Reinhold Bertlmann’s article“Magic moments with John Bell” was a pleasure to read. I add a note concerning some later developments that are significant for understanding the implications of Bell’s quantum foundations work.
The crucial point is that under the Bell locality hypothesis for a joint measurement as given in the article,
the quantity λ that represents the hidden variable(s) is a classical, not a quantum, object, and ρ(λ) is a classical probability distribution. Such expressions only make sense in the context of quantum theory when the operators of interest commute with each other, but that is not the case when this expression is used to derive a Bell inequality.
Many years ago Arthur Fine pointed out that hidden variables and Bell inequalities were “imposing requirements to make well defined precisely those probability distributions for noncommuting observables whose rejection is the very essence of quantum mechanics.”1 Thus the real issue is not one of locality but, instead, the proper use of probabilities in quantum theory.
Fine’s point has been confirmed by the later development of a fully consistent way of introducing probabilities in quantum mechanics.2 That approach has shown that when quantum mechanics is interpreted using subspaces of the Hilbert space rather than classical hidden variables to represent physical properties, it is local: There are no ghostly nonlocal influences.

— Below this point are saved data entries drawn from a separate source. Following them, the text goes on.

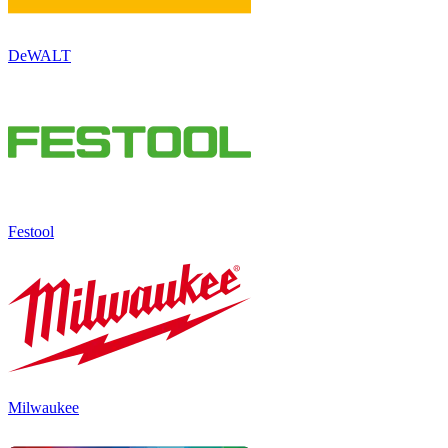
DeWALT
Festool
Milwaukee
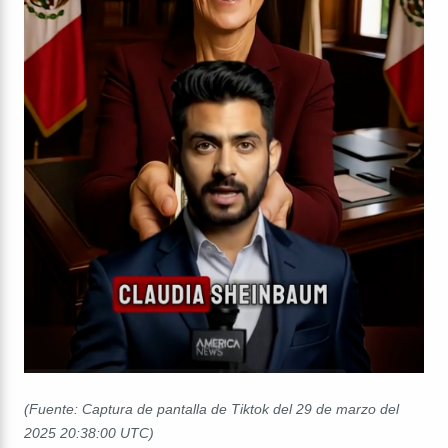
(Fuente: Captura de pantalla de Tiktok del 29 de marzo del
2025 20:38:00 UTC)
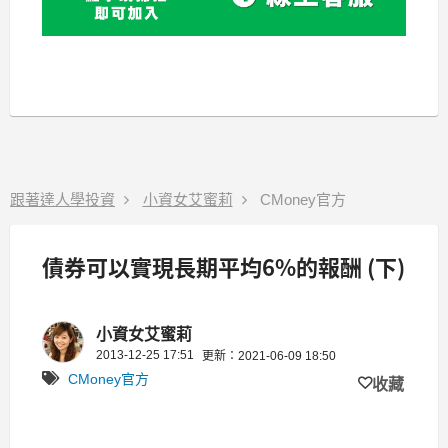
跟著達人學投資
小資女艾蜜莉
CMoney官方
債券可以實現長期平均6%的報酬 (下)
小資女艾蜜莉
2013-12-25 17:51
更新：2021-06-09 18:50
CMoney官方
收藏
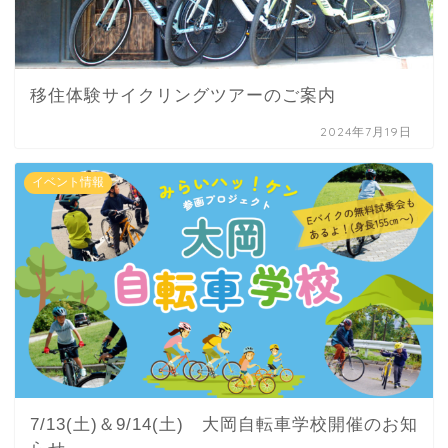
移住体験サイクリングツアーのご案内
2024年7月19日
イベント情報
7/13(土)＆9/14(土) 大岡自転車学校開催のお知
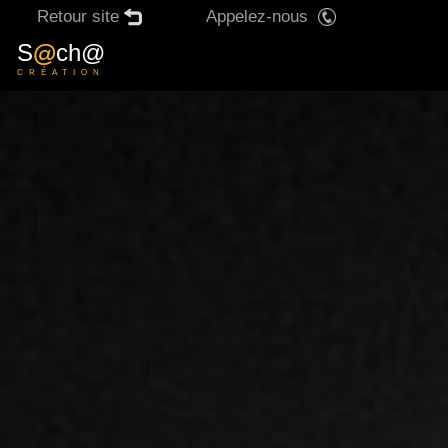
Retour site
Appelez-nous
X
S
@
ch@
CRÉATION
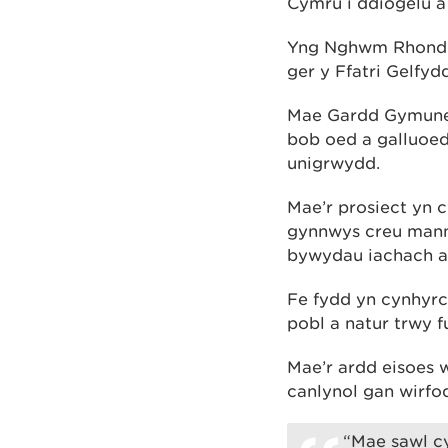
Cymru i ddiogelu a
Yng Nghwm Rhondda,
ger y Ffatri Gelfy
Mae Gardd Gymuned
bob oed a galluoed
unigrwydd.
Mae’r prosiect yn 
gynnwys creu manna
bywydau iachach a
Fe fydd yn cynhyrc
pobl a natur trwy 
Mae’r ardd eisoes 
canlynol gan wirfo
“Mae sawl cy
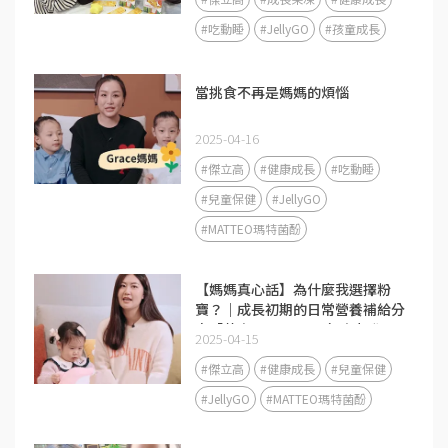
#吃動睡
#JellyGO
#孩童成長
當挑食不再是媽媽的煩惱
2025-04-16
#傑立高
#健康成長
#吃動睡
#兒童保健
#JellyGO
#MATTEO瑪特菌酚
【媽媽真心話】為什麼我選擇粉
寶？｜成長初期的日常營養補給分
享「黃金1000天」是免疫力發展
2025-04-15
的關鍵期❤️
#傑立高
#健康成長
#兒童保健
#JellyGO
#MATTEO瑪特菌酚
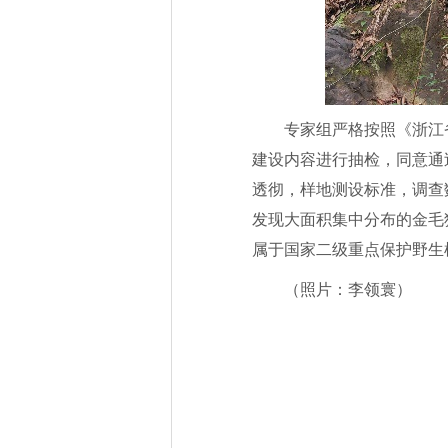
专家组严格按照《浙江
建设内容进行抽检，同意通
透彻，样地测设标准，调查
发现大面积集中分布的金毛狗蕨（C
属于国家二级重点保护野生
（照片：李领寰）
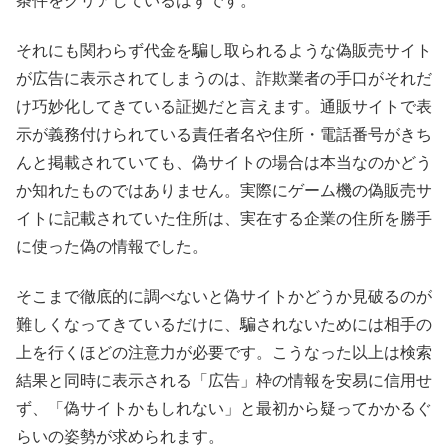
条件をクリアしているはずです。
それにも関わらず代金を騙し取られるような偽販売サイト
が広告に表示されてしまうのは、詐欺業者の手口がそれだ
け巧妙化してきている証拠だと言えます。通販サイトで表
示が義務付けられている責任者名や住所・電話番号がきち
んと掲載されていても、偽サイトの場合は本当なのかどう
か知れたものではありません。実際にゲーム機の偽販売サ
イトに記載されていた住所は、実在する企業の住所を勝手
に使った偽の情報でした。
そこまで徹底的に調べないと偽サイトかどうか見破るのが
難しくなってきているだけに、騙されないためには相手の
上を行くほどの注意力が必要です。こうなった以上は検索
結果と同時に表示される「広告」枠の情報を安易に信用せ
ず、「偽サイトかもしれない」と最初から疑ってかかるぐ
らいの姿勢が求められます。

We cannot know how Bell would have responded to those new developments, which only came to full fruition after his untimely death. The reader willing to dig into my somewhat tedious discussion3 of the Einstein-Podolsky-Rosen and Bohm situation will find an explicit proof that a measurement by Alice has not the slightest effect on the spin on Bob’s side. More recent is a general argument that quantum mechanics satisfies a principle of Einstein locality: What is done to system A has no effect on system B as long as there is no interaction between the two.4
Those proofs of quantum locality begin by taking very seriously John von Neumann’s proposal that quantum properties correspond to Hilbert subspaces, whose projectors do not, in general, commute with one another.5 Bell, though, assumed that such properties can be represented by classical hidden variables, which always commute. Thus Bell’s theorem teaches that if one uses classical hidden variables in place of quantum properties, the result will contradict quantum theory and disagree with experiment. Indeed, while Bell started off by pointing out deficiencies in von Neumann’s argument against hidden variables, the end result of his work is an even better and much more conclusive argument, backed by experiment, for rejecting classical hidden variables.